“Nothing comes amiss, so money comes withal”
— William Shakespeare, The Taming of the Shrew
Whatever The Bard meant, his blurb would stretch nicely over much of today’s literature portraying Milton Friedman’s preferred system for school choice and its fiscal and legal structure. It is hard to stay simple and clear on this subject. (I have failed for 60 years.)
That’s why it was my great pleasure to read two exceptions in the recent exchange between Derrell Bradford, president of choice champion 50CAN, and Michael J. Petrilli, president of the like-motivated Thomas B. Fordham Institute and an executive editor of Education Next. These two school policy pros exchange friendly taps over ideal statutory form(s) for the liberation and practical empowerment of lower-income American parents to escape their subordinate lot and exercise their constitutional right to shop and choose in an open market of (at last) truly public schools.
I found both essays excellent—differing from each other and, in Bradford’s case, from my own views. Petrilli and I prefer that subsidies for education be tailored in size to the need of the individual family. Bradford contends that, where state or local law and politics favor extension of dollars beyond need, the ballot box should be allowed to enlist (buy?) the political verve in all—rich and poor. Despite this difference, each author hopes for positive social and educational blessings from his political charity. Both may be right. The late Steve Sugarman and I often wandered in Bradford’s direction with subsidies to be scaled by wealth—but even a token amount for the top tier. This might prove politically necessary in some states, and—if prudently designed—still be a step in the right direction.
Friedman’s apparent lack of moral qualms about disregarding family need was not, I think, a signal of indifference to the lot of our lower-income classes. Rather, it reflected his intense devotion to the intellectual image of a “free market” (even where subsidized by government and compulsory for consumers) that would make personal wealth of the buyer irrelevant. While the common good requires the state to assure schooling for all, it could do so most efficiently, in Friedman’s view, by spreading subsidies for children of the same age equally to all parents. When dollars go in equal sum to all parents, however, a state has reduced the subsidy for families with authentic need. I have thus never been able to make sense of handouts to comfortable families.

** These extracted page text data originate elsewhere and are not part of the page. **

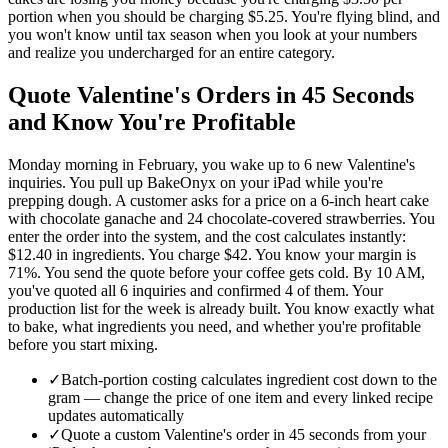
portion when you should be charging $5.25. You're flying blind, and
you won't know until tax season when you look at your numbers
and realize you undercharged for an entire category.
Quote Valentine's Orders in 45 Seconds
and Know You're Profitable
Monday morning in February, you wake up to 6 new Valentine's
inquiries. You pull up BakeOnyx on your iPad while you're
prepping dough. A customer asks for a price on a 6-inch heart cake
with chocolate ganache and 24 chocolate-covered strawberries. You
enter the order into the system, and the cost calculates instantly:
$12.40 in ingredients. You charge $42. You know your margin is
71%. You send the quote before your coffee gets cold. By 10 AM,
you've quoted all 6 inquiries and confirmed 4 of them. Your
production list for the week is already built. You know exactly what
to bake, what ingredients you need, and whether you're profitable
before you start mixing.
✓
Batch-portion costing calculates ingredient cost down to the
gram — change the price of one item and every linked recipe
updates automatically
✓
Quote a custom Valentine's order in 45 seconds from your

As foreseen by a cadre of 19th-century prophets, such a system of parental choice of “public” school by location of residence offered the upper-income parent the opportunity to protect their child from corruption by classmates from incoming hordes of strange and unpredictable immigrants. The real estate markets quickly took their cue—thus, my own address among others of my class.
The disqualification of children from every school but the one located in their “attendance zone” came to define admissibility in America’s pseudo-public system. Even today the typical impoverished child learns in the company of neighborhood kids of her own social class. The effects are not secret. This “public” sequestration of lower-class kids has proved limiting and socially defining, just as foreseen, even by many of its designers.
The disqualification from every school but that one down the street demanded both the child’s presence and that of local age-mates of the same economic means. His better-off cousin lives more comfortably a zone or two away with parents who could afford a residence that qualifies him for its popular district school. The effects of such individual initiative and our trust of (only) lucky parents are, at best, mixed. It takes no psychiatrist to see the corrupting effects upon child, parent, family, and the social order when students experience schooling only in a community of social peers. Our society keeps it extremely difficult to reform this civil calamity, but minds like Bradford and Petrilli give me hope. Many states seem in the midst of a spasm of reforms, some very promising.